Callback invoked whenever a message is received. This implementation
will reverse and re-send the message.
"""
self.server.sendMessage(message[::-1])
doSomeOtherLogic()
def main():
twistedServer = ...
twistedServer.start(MessageReverser(twistedServer))
reactor.run()
main()
Several points to note about this example:
I'm not sure how your twistedServer is defined. I'm imagining that it interfaces with the network in some way. Your version of the code would have had it receiving messages and buffering them until they were removed from the buffer by your loop for processing. This version would probably have no buffer, but instead just call the messageReceived method of the object passed to start as soon as a message arrives. You could still add buffering of some sort if you want, by putting it into the messageReceived method.
There is now a call to reactor.run which will block. You might instead write this code as a twistd plugin or a .tac file, in which case you wouldn't be directly responsible for starting the reactor. However, someone must start the reactor, or most APIs from Twisted won't do anything. reactor.run blocks, of course, until someone calls reactor.stop.
There are no threads used by this approach. Twisted's cooperative multitasking approach to concurrency means you can still do multiple things at once, as long as you're mindful to cooperate (which usually means returning to the reactor once in a while).
The exact times the doSomeOtherLogic function is called is changed slightly, because there's no notion of "the buffer is empty for now" separate from "I just handled a message". You could change this so that the function is installed called once a second, or after every N messages, or whatever is appropriate.

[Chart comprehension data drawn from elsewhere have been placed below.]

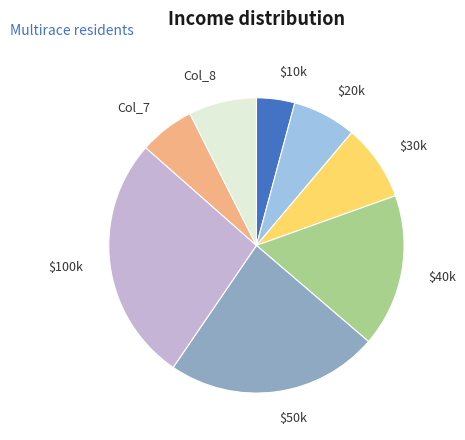

Count the number of slices in the pie.

8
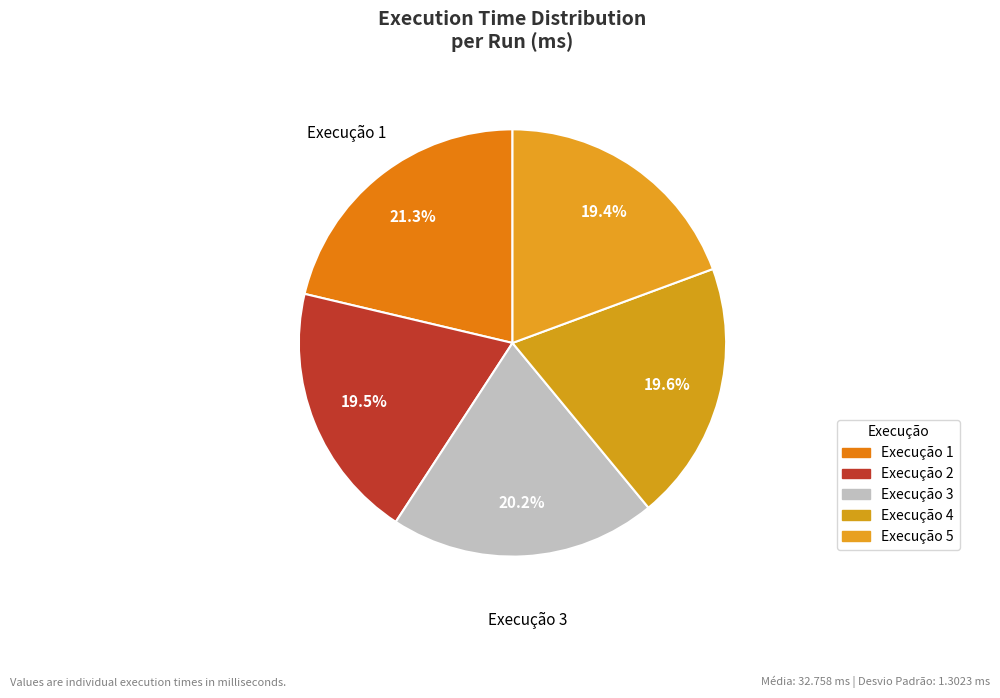

How many segments does this pie chart have?

5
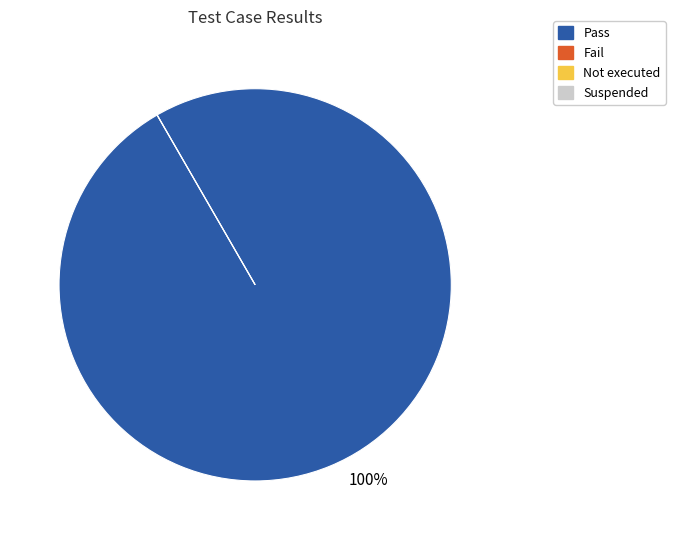

To the nearest percent, what is the difference between the largest and smallest slice percentages?

100%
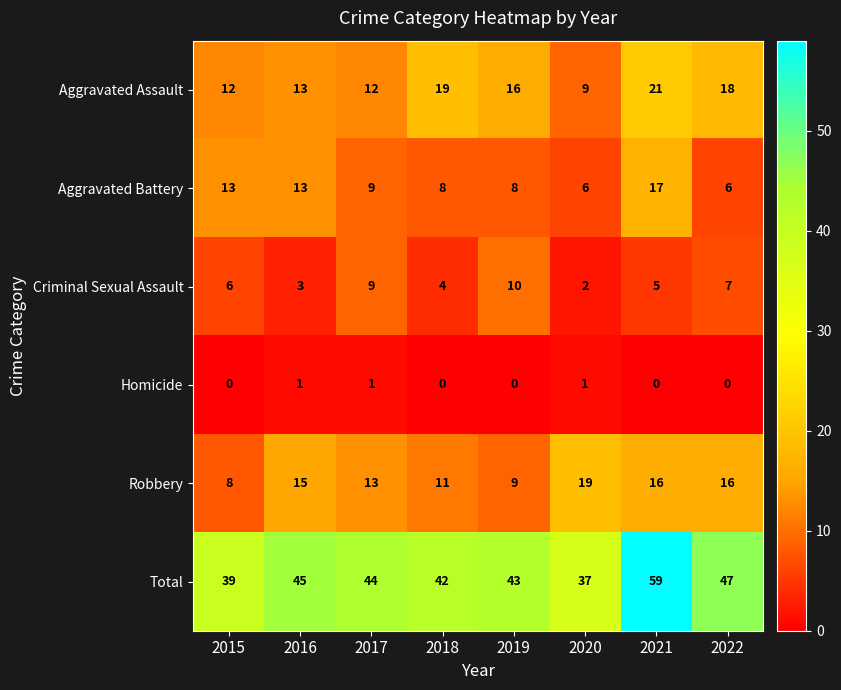

What is the spread (max minus min) of values at 2022?

47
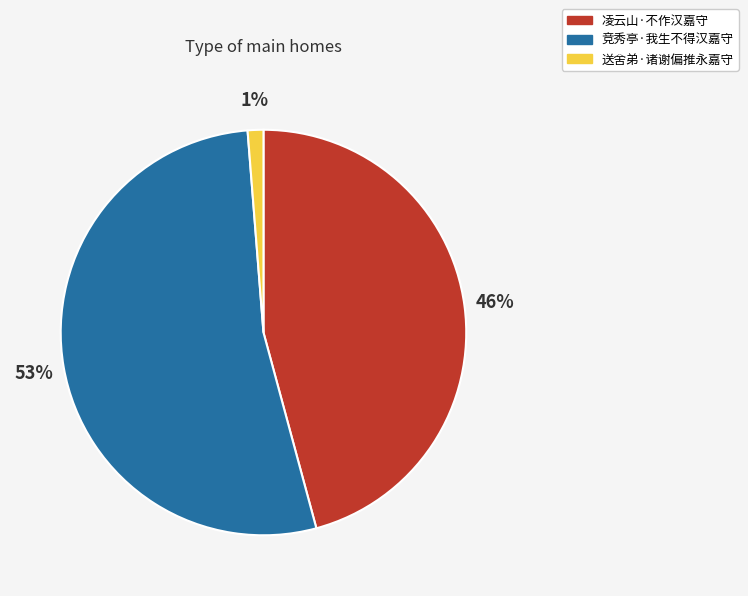

What percentage is the 送舍弟·诸谢偏推永嘉守 slice, to the nearest percent?

1%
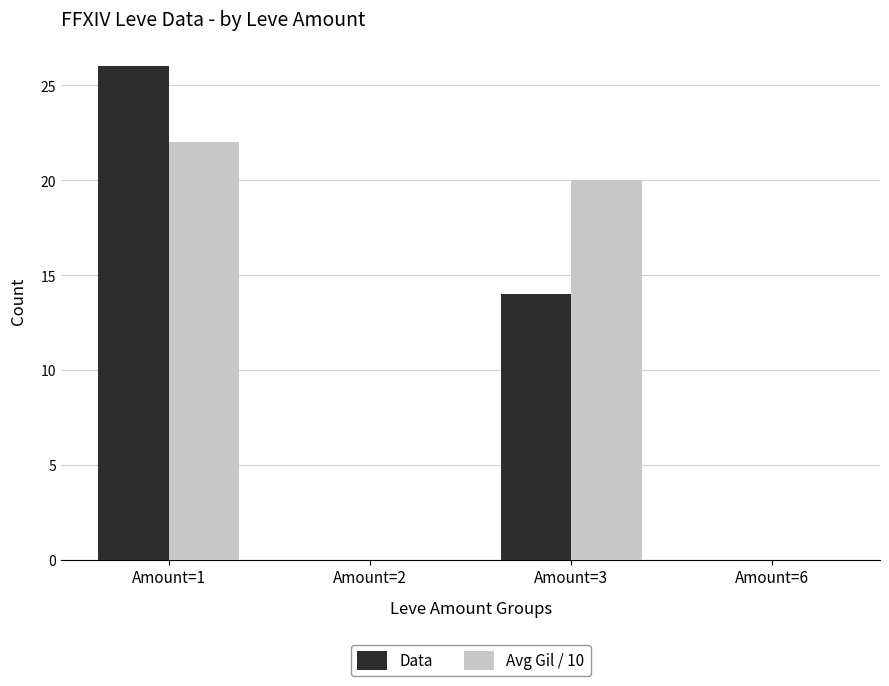

Are the bars grouped side by side (vs. stacked)?

Yes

The second possibility would be to really use threads. This might look very similar to the previous example, but you would call reactor.run in another thread, rather than the main thread. For example,
from Queue import Queue
from threading import Thread
class MessageQueuer(object):
def __init__(self, queue):
self.queue = queue
def messageReceived(self, message):
self.queue.put(message)
def main():
queue = Queue()
twistedServer = ...
twistedServer.start(MessageQueuer(queue))
Thread(target=reactor.run, args=(False,)).start()
while True:
message = queue.get()
response = handleMessage(message)
reactor.callFromThread(twistedServer.sendResponse, response)
main()
This version assumes a twistedServer which works similarly, but uses a thread to let you have the while True: loop. Note:
You must invoke reactor.run(False) if you use a thread, to prevent Twisted from trying to install any signal handlers, which Python only allows to be installed in the main thread. This means the Ctrl-C handling will be disabled and reactor.spawnProcess won't work reliably.
MessageQueuer has the same interface as MessageReverser, only its implementation of messageReceived is different. It uses the threadsafe Queue object to communicate between the reactor thread (in which it will be called) and your main thread where the while True: loop is running.
You must use reactor.callFromThread to send the message back to the reactor thread (assuming twistedServer.sendResponse is actually based on Twisted APIs). Twisted APIs are typically not threadsafe and must be called in the reactor thread. This is what reactor.callFromThread does for you.
You'll want to implement some way to stop the loop and the reactor, one supposes. The python process won't exit cleanly until after you call reactor.stop.
Note that while the threaded version gives you the familiar, desired while True loop, it doesn't actually do anything much better than the non-threaded version. It's just more complicated. So, consider whether you actually need threads, or if they're merely an implementation technique that can be exchanged for something else.